All examples are complete runnable scripts and are self-contained to ease understanding
(the only exception is dataset fetching that has been moved to common.py
).
- Hello World: a very simple example to run your existing model in HyperEngine environment.
- Getting started with tuning:
tuning a single parameter (
learning_rate
) to find the best value for a simple CNN. - Saving best models: tuning several hyper-parameters and saving the best CNN models on the disk.
- Fine-tuning the saved model: training the selected model further to squeeze the highest possible accuracy out of it.
- Learning curve prediction: optimizing the process with the learning curve prediction.
- Regression problem: HyperEngine is designed for classification problems, but with some tricks can be applied in regression settings as well.
- Exploring CNN architectures to beat MNIST record: exploring and tuning all possible variations of the CNN design to get to the top accuracy for the MNIST dataset.
- Exploring CNN architectures for CIFAR-10 dataset: exploring different variations of the CNN design to get good accuracy for the CIFAR-10 dataset (state-of-the art accuracy would require a bit more efforts - in the next examples).

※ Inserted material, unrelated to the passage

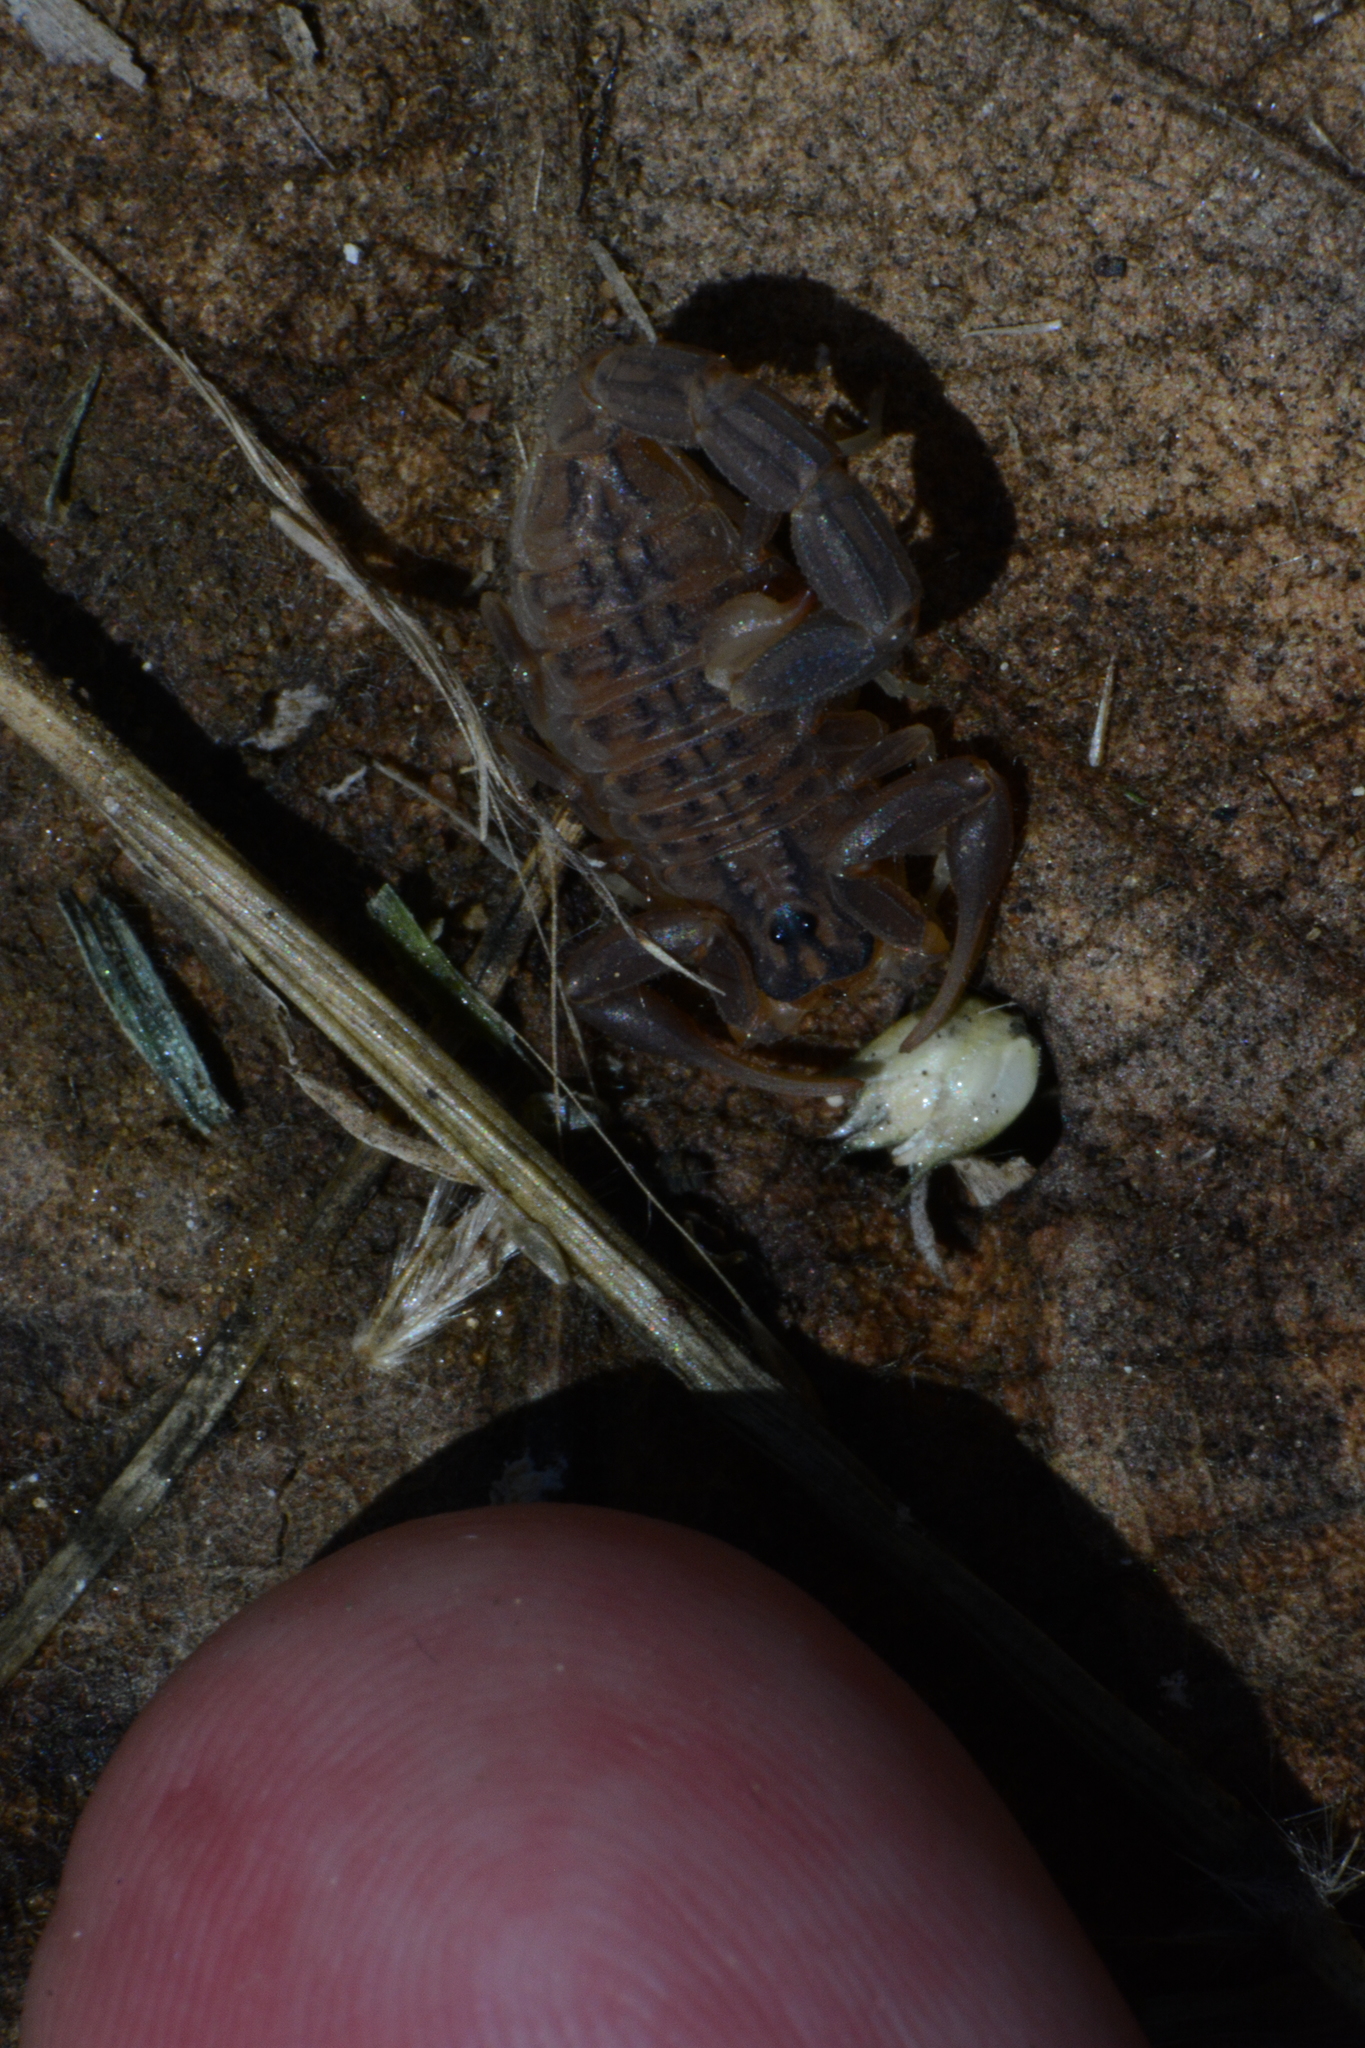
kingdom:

- Exploring architectures of All Convolutional Nets for CIFAR-10 dataset: exploring different variations of the fully convolutional nets (FCNN), which achieve state-of-the-art accuracy with few parameters and computational costs. See "Striving for Simplicity: The All Convolutional Net" paper for details.
- LSTM to classify MNIST digits: recurrent neural networks can process images too. Let's see if it can get to 99% with right hyper-parameters.
- RNN to detect SMS spam: solving a simple NLP problem with different types of RNN. This example shows how hyper-parameters can be used in data processing.
- Word2Vec training: an example of custom data provider to train Word2Vec embedding vectors. In addition, it shows how to use the solver without accuracy metric and validation.